During the last week of February 2020, the S&P 500 lost 11.49 percent — the worst week for stocks since the 2008 financial crisis — only to jump by 4.6 percent on the first Monday in March. This drop was largely driven by fears about the potential effects of the coronavirus (COVID-19) and its impact on the global economy. Although many market observers agreed that the market was due for a correction anyway, the unpredictability, strength, and suddenness of the historic drop was unnerving for even the most seasoned investors. If recent volatility is causing you to consider cashing out of your stock holdings, it may be worthwhile to take a step back and put recent events into perspective, using history as a guide.
A look back
Since the turn of the millennium, the market's negative response to health crises has been relatively short-lived. As this table shows, approximately six months after early reports of a major outbreak, the S&P 500 bounced back by an average of 10.47 percent. After 12 months, it rebounded by an average of 17.17 percent. Although there are no guarantees the current situation will follow a similar pattern, it may be reassuring to know that over even longer periods of time, stocks typically regain their upward trajectory, helping long-term investors who hold steady to recoup their temporary losses, catch their breath, and go on to pursue their goals.
Source: Dow Jones Market Data, as cited on foxbusiness.com, January 27, 2020. Stocks are represented by the Standard & Poor's 500 price index. Returns reflect the change in price, but not the reinvestment of dividends. The S&P 500 is an unmanaged index that is generally considered to be representative of the U.S. stock market. Returns shown do not reflect taxes, fees, brokerage commissions, or other expenses typically associated with investing. The performance of an unmanaged index is not indicative of the performance of any particular investment. Individuals cannot invest directly in any index.

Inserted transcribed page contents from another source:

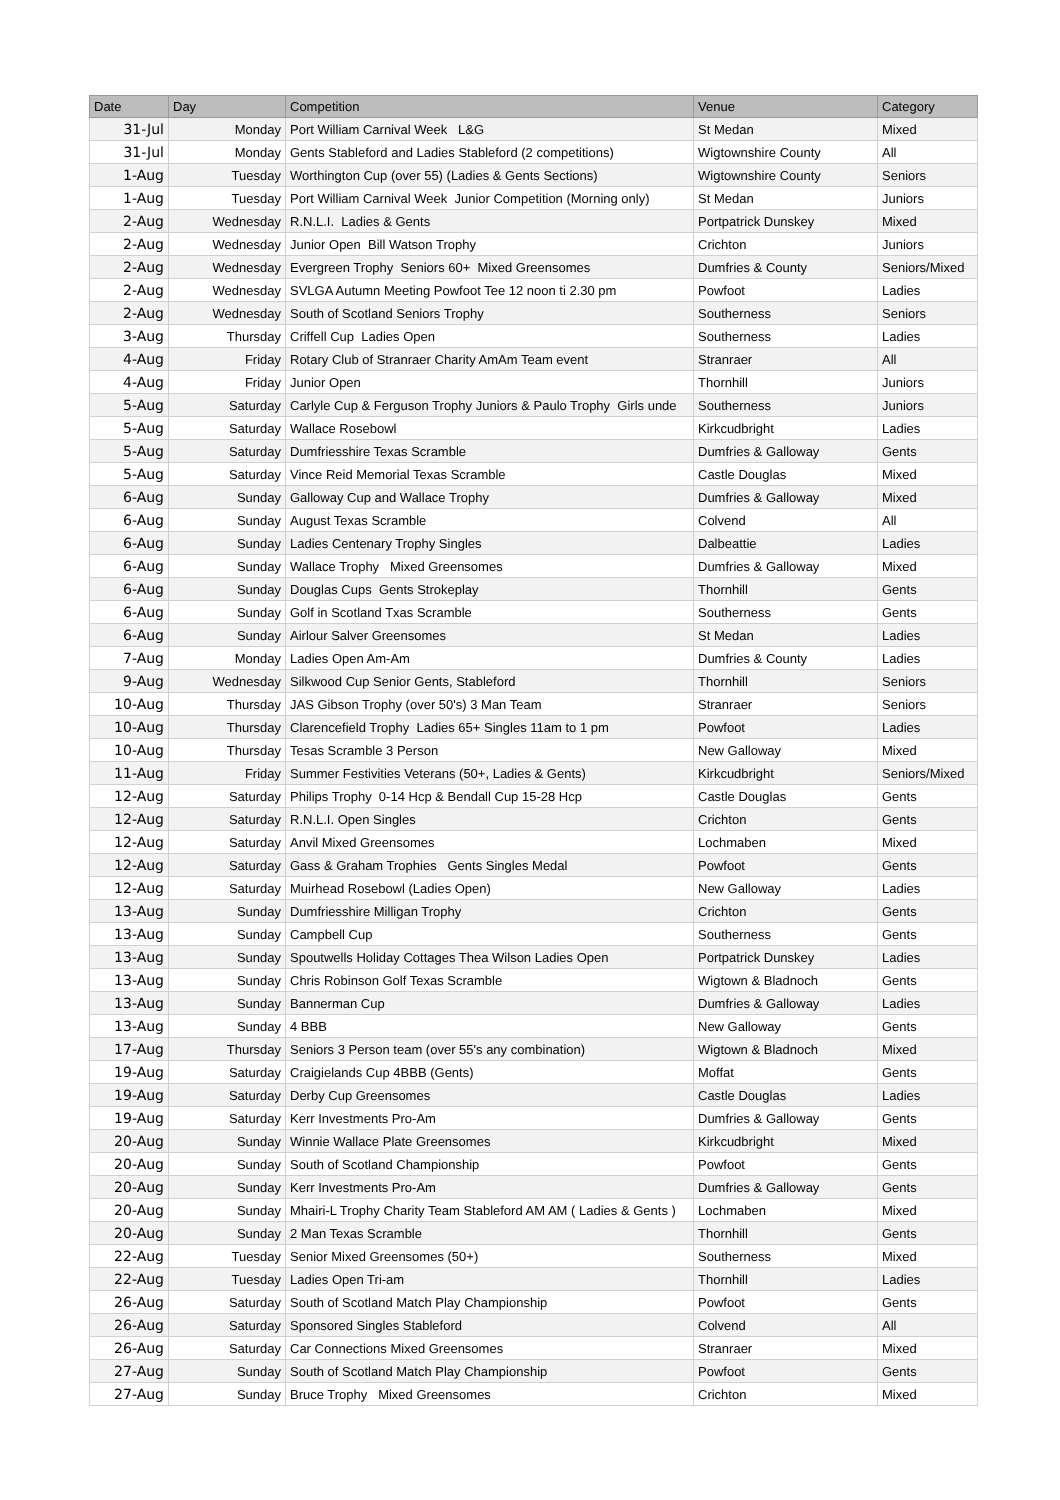| Date | Day | Competition | Venue | Category |
| --- | --- | --- | --- | --- |
| 31-Jul | Monday | Port William Carnival Week L&G | St Medan | Mixed |
| 31-Jul | Monday | Gents Stableford and Ladies Stableford (2 competitions) | Wigtownshire County | All |
| 1-Aug | Tuesday | Worthington Cup (over 55) (Ladies & Gents Sections) | Wigtownshire County | Seniors |
| 1-Aug | Tuesday | Port William Carnival Week Junior Competition (Morning only) | St Medan | Juniors |
| 2-Aug | Wednesday | R.N.L.I. Ladies & Gents | Portpatrick Dunskey | Mixed |
| 2-Aug | Wednesday | Junior Open Bill Watson Trophy | Crichton | Juniors |
| 2-Aug | Wednesday | Evergreen Trophy Seniors 60+ Mixed Greensomes | Dumfries & County | Seniors/Mixed |
| 2-Aug | Wednesday | SVLGA Autumn Meeting Powfoot Tee 12 noon ti 2.30 pm | Powfoot | Ladies |
| 2-Aug | Wednesday | South of Scotland Seniors Trophy | Southerness | Seniors |
| 3-Aug | Thursday | Criffell Cup Ladies Open | Southerness | Ladies |
| 4-Aug | Friday | Rotary Club of Stranraer Charity AmAm Team event | Stranraer | All |
| 4-Aug | Friday | Junior Open | Thornhill | Juniors |
| 5-Aug | Saturday | Carlyle Cup & Ferguson Trophy Juniors & Paulo Trophy Girls unde | Southerness | Juniors |
| 5-Aug | Saturday | Wallace Rosebowl | Kirkcudbright | Ladies |
| 5-Aug | Saturday | Dumfriesshire Texas Scramble | Dumfries & Galloway | Gents |
| 5-Aug | Saturday | Vince Reid Memorial Texas Scramble | Castle Douglas | Mixed |
| 6-Aug | Sunday | Galloway Cup and Wallace Trophy | Dumfries & Galloway | Mixed |
| 6-Aug | Sunday | August Texas Scramble | Colvend | All |
| 6-Aug | Sunday | Ladies Centenary Trophy Singles | Dalbeattie | Ladies |
| 6-Aug | Sunday | Wallace Trophy Mixed Greensomes | Dumfries & Galloway | Mixed |
| 6-Aug | Sunday | Douglas Cups Gents Strokeplay | Thornhill | Gents |
| 6-Aug | Sunday | Golf in Scotland Txas Scramble | Southerness | Gents |
| 6-Aug | Sunday | Airlour Salver Greensomes | St Medan | Ladies |
| 7-Aug | Monday | Ladies Open Am-Am | Dumfries & County | Ladies |
| 9-Aug | Wednesday | Silkwood Cup Senior Gents, Stableford | Thornhill | Seniors |
| 10-Aug | Thursday | JAS Gibson Trophy (over 50's) 3 Man Team | Stranraer | Seniors |
| 10-Aug | Thursday | Clarencefield Trophy Ladies 65+ Singles 11am to 1 pm | Powfoot | Ladies |
| 10-Aug | Thursday | Tesas Scramble 3 Person | New Galloway | Mixed |
| 11-Aug | Friday | Summer Festivities Veterans (50+, Ladies & Gents) | Kirkcudbright | Seniors/Mixed |
| 12-Aug | Saturday | Philips Trophy 0-14 Hcp & Bendall Cup 15-28 Hcp | Castle Douglas | Gents |
| 12-Aug | Saturday | R.N.L.I. Open Singles | Crichton | Gents |
| 12-Aug | Saturday | Anvil Mixed Greensomes | Lochmaben | Mixed |
| 12-Aug | Saturday | Gass & Graham Trophies Gents Singles Medal | Powfoot | Gents |
| 12-Aug | Saturday | Muirhead Rosebowl (Ladies Open) | New Galloway | Ladies |
| 13-Aug | Sunday | Dumfriesshire Milligan Trophy | Crichton | Gents |
| 13-Aug | Sunday | Campbell Cup | Southerness | Gents |
| 13-Aug | Sunday | Spoutwells Holiday Cottages Thea Wilson Ladies Open | Portpatrick Dunskey | Ladies |
| 13-Aug | Sunday | Chris Robinson Golf Texas Scramble | Wigtown & Bladnoch | Gents |
| 13-Aug | Sunday | Bannerman Cup | Dumfries & Galloway | Ladies |
| 13-Aug | Sunday | 4 BBB | New Galloway | Gents |
| 17-Aug | Thursday | Seniors 3 Person team (over 55's any combination) | Wigtown & Bladnoch | Mixed |
| 19-Aug | Saturday | Craigielands Cup 4BBB (Gents) | Moffat | Gents |
| 19-Aug | Saturday | Derby Cup Greensomes | Castle Douglas | Ladies |
| 19-Aug | Saturday | Kerr Investments Pro-Am | Dumfries & Galloway | Gents |
| 20-Aug | Sunday | Winnie Wallace Plate Greensomes | Kirkcudbright | Mixed |
| 20-Aug | Sunday | South of Scotland Championship | Powfoot | Gents |
| 20-Aug | Sunday | Kerr Investments Pro-Am | Dumfries & Galloway | Gents |
| 20-Aug | Sunday | Mhairi-L Trophy Charity Team Stableford AM AM ( Ladies & Gents ) | Lochmaben | Mixed |
| 20-Aug | Sunday | 2 Man Texas Scramble | Thornhill | Gents |
| 22-Aug | Tuesday | Senior Mixed Greensomes (50+) | Southerness | Mixed |
| 22-Aug | Tuesday | Ladies Open Tri-am | Thornhill | Ladies |
| 26-Aug | Saturday | South of Scotland Match Play Championship | Powfoot | Gents |
| 26-Aug | Saturday | Sponsored Singles Stableford | Colvend | All |
| 26-Aug | Saturday | Car Connections Mixed Greensomes | Stranraer | Mixed |
| 27-Aug | Sunday | South of Scotland Match Play Championship | Powfoot | Gents |
| 27-Aug | Sunday | Bruce Trophy Mixed Greensomes | Crichton | Mixed |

Actual results will vary.
*End of month during which early incidents of outbreak were reported.
**H1N1 occurred during the financial crisis, when, as during other periods, many different factors influenced stock market performance.
What should you do?
First, keep in mind that market downturns sometimes offer the chance to pick up potentially solid stocks at value prices, which could position a portfolio well for future growth. There are no guarantees that stocks will perform to anyone's expectations — and decisions could result in losses including a possible loss in principal — but remember that many investors use downturns as opportunities to buy stocks that were previously overvalued relative to their perceived earnings potential.
Additionally, if you typically invest set amounts into your portfolio at regular intervals — a strategy commonly used in workplace retirement plans and college investment plans — take heart in knowing you are utilizing a method of investing that helps you behave like the value investors noted above. Your investment dollars purchase fewer shares when prices are high, and more shares when prices drop. Essentially, in a down market, you automatically "buy low," one of the most fundamental investment tenets. Over extended periods of volatility, this can result in a lower average cost for your holdings than the investment's average price over the same time period.

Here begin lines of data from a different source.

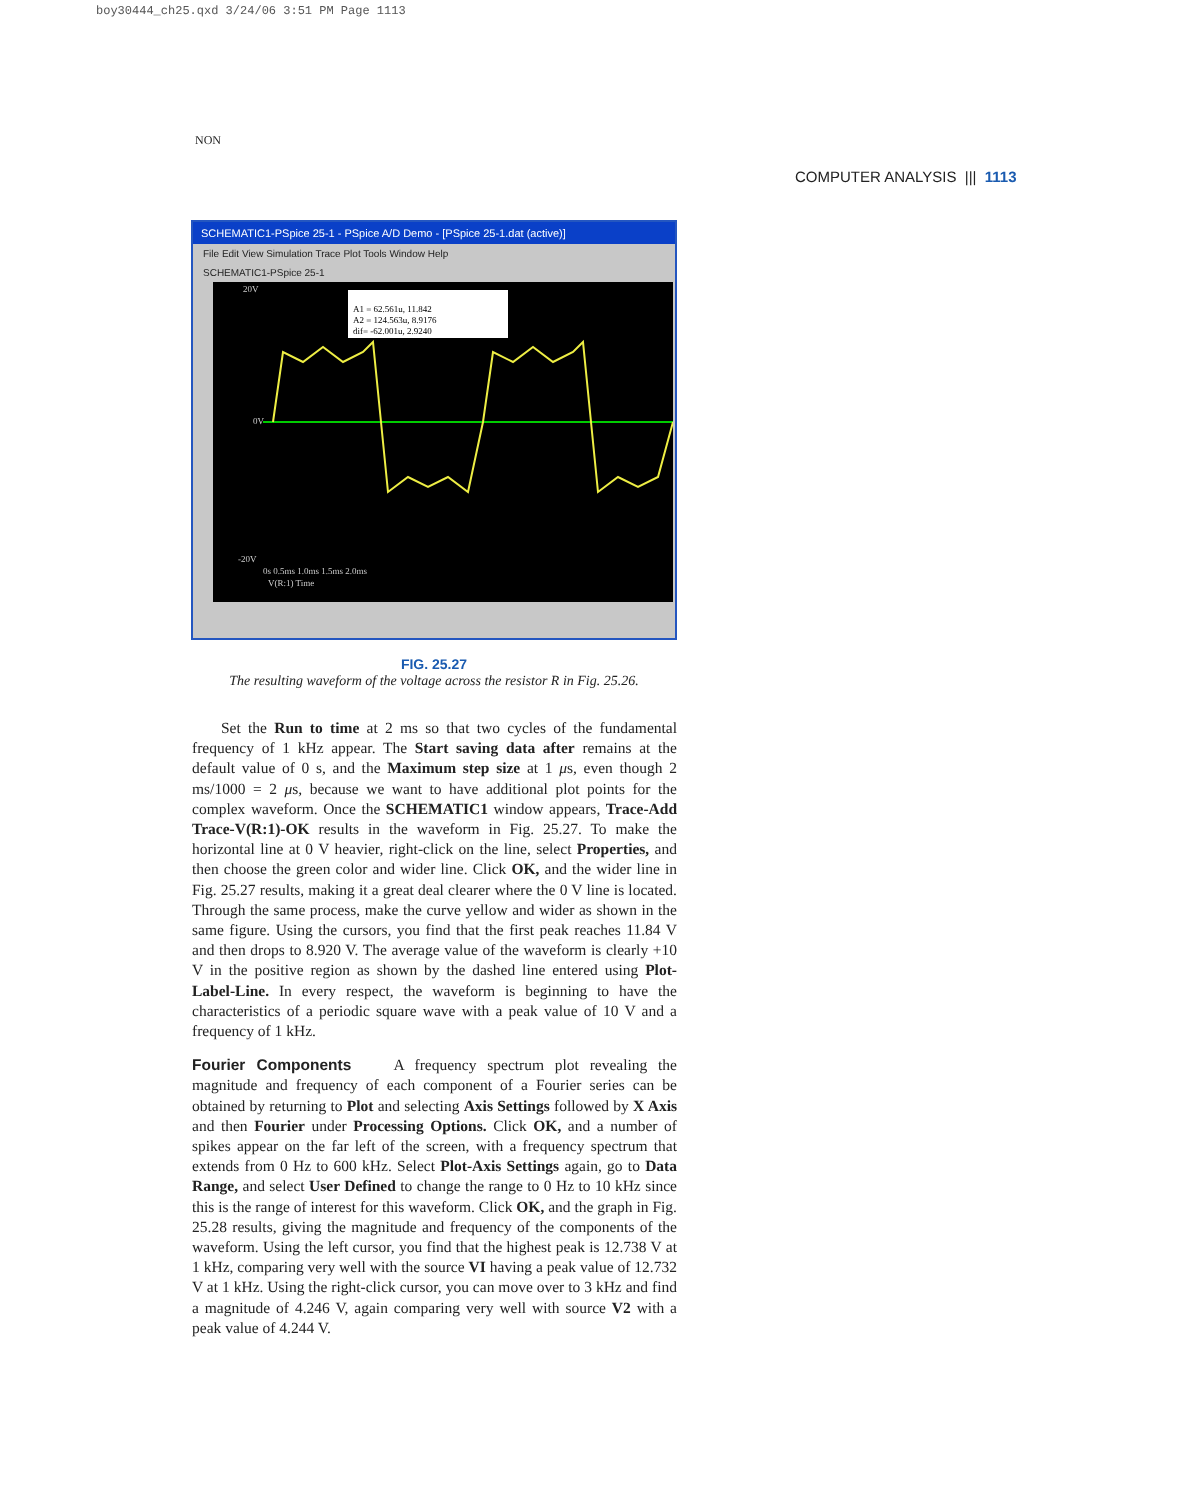boy30444_ch25.qxd 3/24/06 3:51 PM Page 1113
NON
COMPUTER ANALYSIS ||| 1113
SCHEMATIC1-PSpice 25-1 - PSpice A/D Demo - [PSpice 25-1.dat (active)]
File Edit View Simulation Trace Plot Tools Window Help
SCHEMATIC1-PSpice 25-1
20V
0V
-20V
0s 0.5ms 1.0ms 1.5ms 2.0ms
V(R:1) Time
A1 = 62.561u, 11.842
A2 = 124.563u, 8.9176
dif= -62.001u, 2.9240
FIG. 25.27
The resulting waveform of the voltage across the resistor R in Fig. 25.26.
Set the Run to time at 2 ms so that two cycles of the fundamental frequency of 1 kHz appear. The Start saving data after remains at the default value of 0 s, and the Maximum step size at 1 μs, even though 2 ms/1000 = 2 μs, because we want to have additional plot points for the complex waveform. Once the SCHEMATIC1 window appears, Trace-Add Trace-V(R:1)-OK results in the waveform in Fig. 25.27. To make the horizontal line at 0 V heavier, right-click on the line, select Properties, and then choose the green color and wider line. Click OK, and the wider line in Fig. 25.27 results, making it a great deal clearer where the 0 V line is located. Through the same process, make the curve yellow and wider as shown in the same figure. Using the cursors, you find that the first peak reaches 11.84 V and then drops to 8.920 V. The average value of the waveform is clearly +10 V in the positive region as shown by the dashed line entered using Plot-Label-Line. In every respect, the waveform is beginning to have the characteristics of a periodic square wave with a peak value of 10 V and a frequency of 1 kHz.
Fourier Components A frequency spectrum plot revealing the magnitude and frequency of each component of a Fourier series can be obtained by returning to Plot and selecting Axis Settings followed by X Axis and then Fourier under Processing Options. Click OK, and a number of spikes appear on the far left of the screen, with a frequency spectrum that extends from 0 Hz to 600 kHz. Select Plot-Axis Settings again, go to Data Range, and select User Defined to change the range to 0 Hz to 10 kHz since this is the range of interest for this waveform. Click OK, and the graph in Fig. 25.28 results, giving the magnitude and frequency of the components of the waveform. Using the left cursor, you find that the highest peak is 12.738 V at 1 kHz, comparing very well with the source VI having a peak value of 12.732 V at 1 kHz. Using the right-click cursor, you can move over to 3 kHz and find a magnitude of 4.246 V, again comparing very well with source V2 with a peak value of 4.244 V.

Finally and perhaps most important, during trying times like this, it may help to focus less on daily market swings and more on the fundamentals; that is, review your investment objectives and time horizon, and revisit your asset allocation to make sure it's still appropriate for your needs.

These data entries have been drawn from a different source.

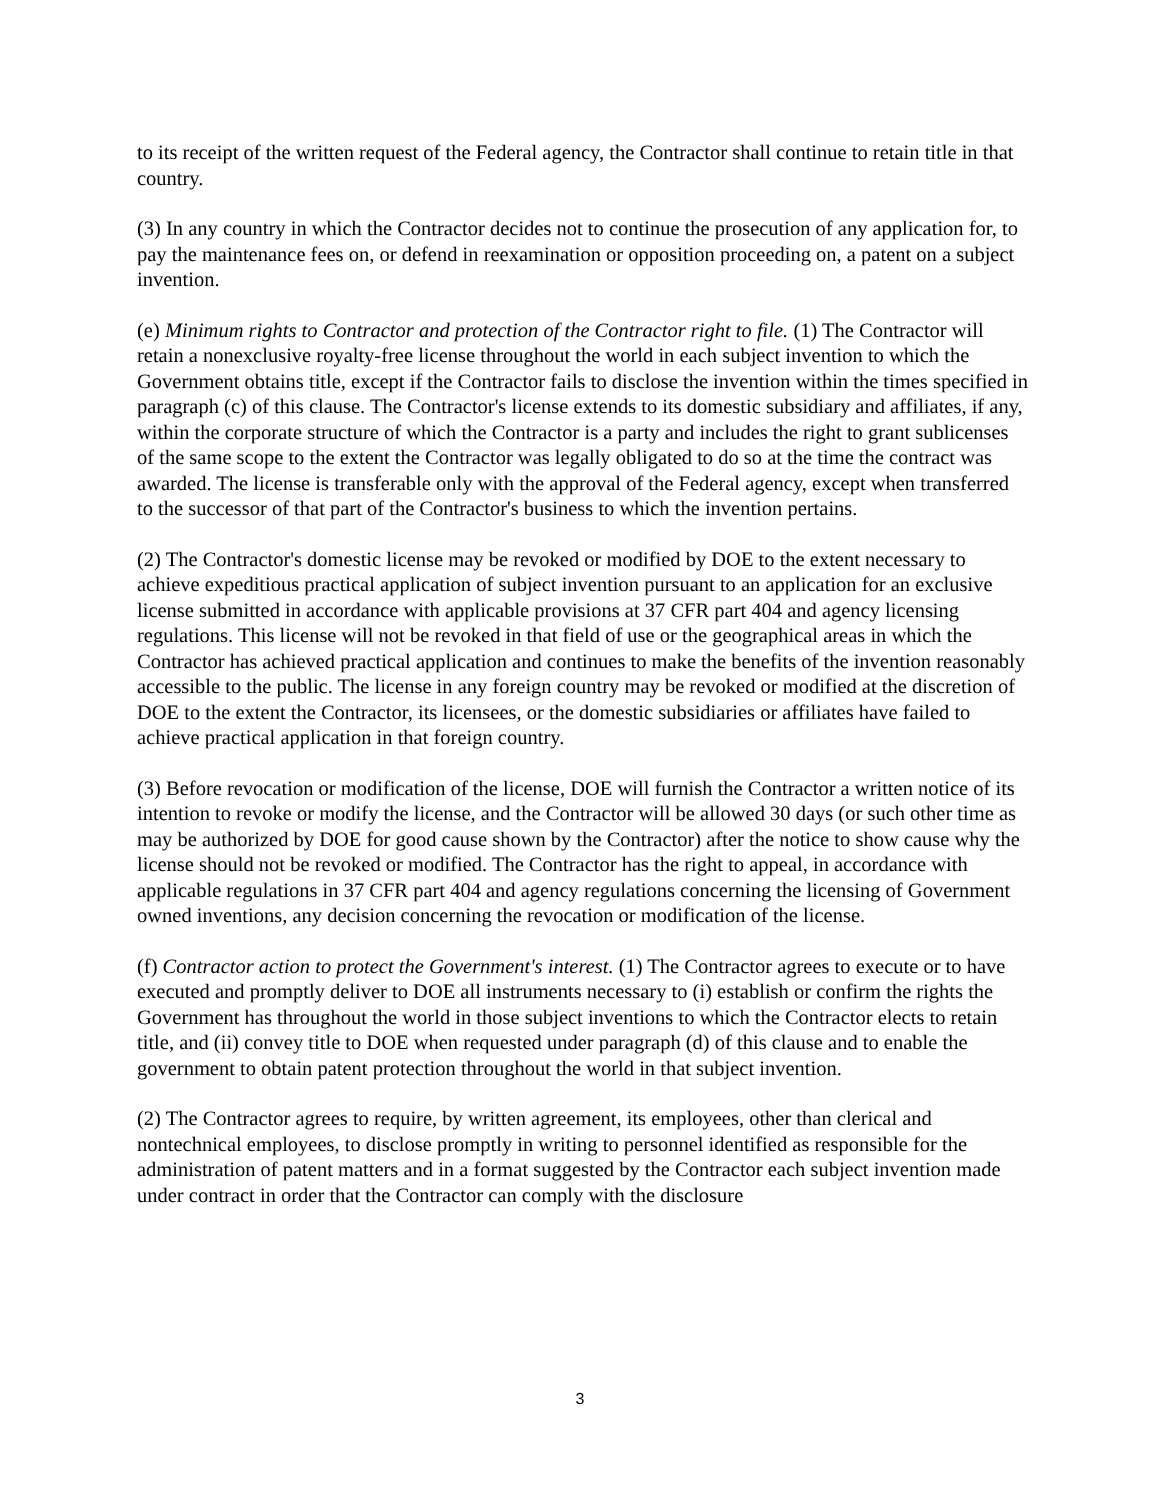to its receipt of the written request of the Federal agency, the Contractor shall continue to retain title in that country.
(3) In any country in which the Contractor decides not to continue the prosecution of any application for, to pay the maintenance fees on, or defend in reexamination or opposition proceeding on, a patent on a subject invention.
(e) Minimum rights to Contractor and protection of the Contractor right to file. (1) The Contractor will retain a nonexclusive royalty-free license throughout the world in each subject invention to which the Government obtains title, except if the Contractor fails to disclose the invention within the times specified in paragraph (c) of this clause. The Contractor's license extends to its domestic subsidiary and affiliates, if any, within the corporate structure of which the Contractor is a party and includes the right to grant sublicenses of the same scope to the extent the Contractor was legally obligated to do so at the time the contract was awarded. The license is transferable only with the approval of the Federal agency, except when transferred to the successor of that part of the Contractor's business to which the invention pertains.
(2) The Contractor's domestic license may be revoked or modified by DOE to the extent necessary to achieve expeditious practical application of subject invention pursuant to an application for an exclusive license submitted in accordance with applicable provisions at 37 CFR part 404 and agency licensing regulations. This license will not be revoked in that field of use or the geographical areas in which the Contractor has achieved practical application and continues to make the benefits of the invention reasonably accessible to the public. The license in any foreign country may be revoked or modified at the discretion of DOE to the extent the Contractor, its licensees, or the domestic subsidiaries or affiliates have failed to achieve practical application in that foreign country.
(3) Before revocation or modification of the license, DOE will furnish the Contractor a written notice of its intention to revoke or modify the license, and the Contractor will be allowed 30 days (or such other time as may be authorized by DOE for good cause shown by the Contractor) after the notice to show cause why the license should not be revoked or modified. The Contractor has the right to appeal, in accordance with applicable regulations in 37 CFR part 404 and agency regulations concerning the licensing of Government owned inventions, any decision concerning the revocation or modification of the license.
(f) Contractor action to protect the Government's interest. (1) The Contractor agrees to execute or to have executed and promptly deliver to DOE all instruments necessary to (i) establish or confirm the rights the Government has throughout the world in those subject inventions to which the Contractor elects to retain title, and (ii) convey title to DOE when requested under paragraph (d) of this clause and to enable the government to obtain patent protection throughout the world in that subject invention.
(2) The Contractor agrees to require, by written agreement, its employees, other than clerical and nontechnical employees, to disclose promptly in writing to personnel identified as responsible for the administration of patent matters and in a format suggested by the Contractor each subject invention made under contract in order that the Contractor can comply with the disclosure
3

After considering the points here, if you still have questions about how changing market dynamics are affecting your portfolio, contact your financial professional. Often a third-party perspective can help alleviate any worries you may still hold. ESB Insurance & Financial Services are always here for your investment needs, and we want to help you pursue your financial goals.
Periodic investment plans do not assure a profit or protect against a loss in declining markets. Such plans involve continuous investment in securities regardless of fluctuating price levels. Investors should consider their financial ability to continue purchases through periods of low price levels.
Investing involves risk including the potential loss of principal. No investment strategy can guarantee a profit or protect against loss periods of declining values. Past performance is no guarantee of future results. Please note that individual situations can vary. Therefore, the information presented here should only be relied upon when coordinated with individual professional advice.
1 Based on data reported in WSJ Market Data Center, February 28, 2020, and March 2, 2020. Performance reflects price change, not total return. Because it does not include dividends or splits, it should not be used to benchmark performance of specific investments.